**Exercise objective**
Arrange the lines of the items below as a Markdown table with the columns Row and Line Text, starting at the line that contains "卦遇反吟，倘如世破冲克，大凶之兆。" and ending at the line that contains "朝迁颁历以便民间之用者，此也。". Leave out blank lines.

Given information below:

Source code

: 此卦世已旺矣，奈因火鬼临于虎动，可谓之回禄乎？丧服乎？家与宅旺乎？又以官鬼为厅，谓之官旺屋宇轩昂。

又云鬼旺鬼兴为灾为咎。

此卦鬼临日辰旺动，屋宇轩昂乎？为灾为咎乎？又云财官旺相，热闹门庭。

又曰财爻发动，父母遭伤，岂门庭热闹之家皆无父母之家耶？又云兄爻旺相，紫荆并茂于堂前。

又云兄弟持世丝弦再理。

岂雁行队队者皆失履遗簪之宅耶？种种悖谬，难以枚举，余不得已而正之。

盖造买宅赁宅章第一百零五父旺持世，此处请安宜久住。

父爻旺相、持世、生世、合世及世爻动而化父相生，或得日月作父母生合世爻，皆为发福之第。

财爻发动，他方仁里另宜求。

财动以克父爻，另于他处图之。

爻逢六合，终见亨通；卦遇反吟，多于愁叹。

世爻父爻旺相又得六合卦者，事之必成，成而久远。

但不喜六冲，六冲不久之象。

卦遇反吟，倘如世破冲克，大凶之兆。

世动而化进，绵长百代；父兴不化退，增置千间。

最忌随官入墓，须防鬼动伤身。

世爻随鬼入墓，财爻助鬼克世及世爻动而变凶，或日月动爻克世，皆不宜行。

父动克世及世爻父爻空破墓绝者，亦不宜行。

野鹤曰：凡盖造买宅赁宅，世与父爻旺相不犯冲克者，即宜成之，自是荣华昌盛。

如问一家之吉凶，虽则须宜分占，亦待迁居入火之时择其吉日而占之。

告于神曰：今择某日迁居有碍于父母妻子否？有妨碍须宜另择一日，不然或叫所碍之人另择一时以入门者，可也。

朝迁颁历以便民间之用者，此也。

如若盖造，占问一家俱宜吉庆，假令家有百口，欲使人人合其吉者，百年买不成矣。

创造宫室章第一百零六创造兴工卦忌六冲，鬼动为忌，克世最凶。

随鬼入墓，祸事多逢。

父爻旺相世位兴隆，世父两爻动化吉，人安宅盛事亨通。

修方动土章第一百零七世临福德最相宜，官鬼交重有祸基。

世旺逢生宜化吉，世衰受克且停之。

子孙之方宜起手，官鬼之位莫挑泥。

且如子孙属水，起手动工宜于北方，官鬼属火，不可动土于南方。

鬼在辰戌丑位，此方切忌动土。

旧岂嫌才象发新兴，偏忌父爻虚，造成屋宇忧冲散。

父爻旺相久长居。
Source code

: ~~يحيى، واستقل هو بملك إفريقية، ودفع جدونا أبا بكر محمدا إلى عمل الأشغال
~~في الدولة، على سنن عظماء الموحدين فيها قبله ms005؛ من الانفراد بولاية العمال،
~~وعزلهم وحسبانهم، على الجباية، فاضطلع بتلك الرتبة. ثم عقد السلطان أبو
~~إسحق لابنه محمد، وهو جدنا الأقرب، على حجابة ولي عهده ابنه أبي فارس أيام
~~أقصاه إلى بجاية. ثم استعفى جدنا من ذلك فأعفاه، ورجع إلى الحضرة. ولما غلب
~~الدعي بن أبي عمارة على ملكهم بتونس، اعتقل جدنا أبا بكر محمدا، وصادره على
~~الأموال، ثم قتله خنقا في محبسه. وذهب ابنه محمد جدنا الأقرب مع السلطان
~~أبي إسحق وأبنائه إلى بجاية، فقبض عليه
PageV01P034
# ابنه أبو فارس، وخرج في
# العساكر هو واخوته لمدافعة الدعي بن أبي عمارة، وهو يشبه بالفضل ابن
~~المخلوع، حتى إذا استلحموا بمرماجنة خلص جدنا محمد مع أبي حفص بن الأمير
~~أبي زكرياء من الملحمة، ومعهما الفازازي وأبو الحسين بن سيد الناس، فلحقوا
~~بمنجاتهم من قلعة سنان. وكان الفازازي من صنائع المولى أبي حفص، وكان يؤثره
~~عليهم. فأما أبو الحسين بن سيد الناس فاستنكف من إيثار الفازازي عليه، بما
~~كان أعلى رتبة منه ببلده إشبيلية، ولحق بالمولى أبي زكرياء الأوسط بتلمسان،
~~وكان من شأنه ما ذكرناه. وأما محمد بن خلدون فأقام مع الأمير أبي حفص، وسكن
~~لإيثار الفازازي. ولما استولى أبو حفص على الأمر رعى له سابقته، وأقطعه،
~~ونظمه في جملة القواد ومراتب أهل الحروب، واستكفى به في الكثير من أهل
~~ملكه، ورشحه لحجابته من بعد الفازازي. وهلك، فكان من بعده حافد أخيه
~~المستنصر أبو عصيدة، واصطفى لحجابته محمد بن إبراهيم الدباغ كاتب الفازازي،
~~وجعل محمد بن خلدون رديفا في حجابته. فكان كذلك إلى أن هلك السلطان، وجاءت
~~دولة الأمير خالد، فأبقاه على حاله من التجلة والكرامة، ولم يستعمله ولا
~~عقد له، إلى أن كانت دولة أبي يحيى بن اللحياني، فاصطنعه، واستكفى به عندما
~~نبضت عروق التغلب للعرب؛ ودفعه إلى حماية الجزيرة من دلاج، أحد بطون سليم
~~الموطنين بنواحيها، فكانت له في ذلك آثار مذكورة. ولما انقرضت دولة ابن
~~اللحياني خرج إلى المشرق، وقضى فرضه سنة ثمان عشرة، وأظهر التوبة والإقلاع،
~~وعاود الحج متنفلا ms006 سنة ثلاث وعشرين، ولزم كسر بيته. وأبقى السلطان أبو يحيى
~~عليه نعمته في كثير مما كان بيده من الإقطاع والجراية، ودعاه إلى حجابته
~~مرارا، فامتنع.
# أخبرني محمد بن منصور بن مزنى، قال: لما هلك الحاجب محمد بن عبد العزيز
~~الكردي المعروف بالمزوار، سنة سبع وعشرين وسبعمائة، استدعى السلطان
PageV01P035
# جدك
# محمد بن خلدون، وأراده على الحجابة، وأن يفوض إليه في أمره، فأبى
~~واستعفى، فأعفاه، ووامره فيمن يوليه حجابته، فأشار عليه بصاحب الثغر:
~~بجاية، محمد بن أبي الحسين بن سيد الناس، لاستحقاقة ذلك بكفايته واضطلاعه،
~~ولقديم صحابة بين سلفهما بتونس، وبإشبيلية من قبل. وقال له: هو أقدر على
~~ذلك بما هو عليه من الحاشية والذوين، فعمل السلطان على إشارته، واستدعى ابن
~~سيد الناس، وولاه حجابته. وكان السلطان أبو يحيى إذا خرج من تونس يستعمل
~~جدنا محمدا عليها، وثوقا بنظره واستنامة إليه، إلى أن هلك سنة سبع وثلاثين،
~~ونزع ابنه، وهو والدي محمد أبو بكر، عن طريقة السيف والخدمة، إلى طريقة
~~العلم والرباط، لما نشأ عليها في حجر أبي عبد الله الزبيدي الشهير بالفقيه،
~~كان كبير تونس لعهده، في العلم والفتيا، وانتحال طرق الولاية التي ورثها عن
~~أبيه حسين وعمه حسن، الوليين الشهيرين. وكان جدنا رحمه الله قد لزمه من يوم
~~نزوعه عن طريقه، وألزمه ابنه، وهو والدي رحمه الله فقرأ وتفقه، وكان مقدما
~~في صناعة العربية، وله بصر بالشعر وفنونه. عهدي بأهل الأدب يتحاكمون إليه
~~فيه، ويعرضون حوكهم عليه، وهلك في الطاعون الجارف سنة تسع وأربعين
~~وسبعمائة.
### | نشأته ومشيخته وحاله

End of Given information.

**Exercise output**
| Row | Line Text |
|---|---|
| 1 | 卦遇反吟，倘如世破冲克，大凶之兆。 |
| 2 | 世动而化进，绵长百代；父兴不化退，增置千间。 |
| 3 | 最忌随官入墓，须防鬼动伤身。 |
| 4 | 世爻随鬼入墓，财爻助鬼克世及世爻动而变凶，或日月动爻克世，皆不宜行。 |
| 5 | 父动克世及世爻父爻空破墓绝者，亦不宜行。 |
| 6 | 野鹤曰：凡盖造买宅赁宅，世与父爻旺相不犯冲克者，即宜成之，自是荣华昌盛。 |
| 7 | 如问一家之吉凶，虽则须宜分占，亦待迁居入火之时择其吉日而占之。 |
| 8 | 告于神曰：今择某日迁居有碍于父母妻子否？有妨碍须宜另择一日，不然或叫所碍之人另择一时以入门者，可也。 |
| 9 | 朝迁颁历以便民间之用者，此也。 |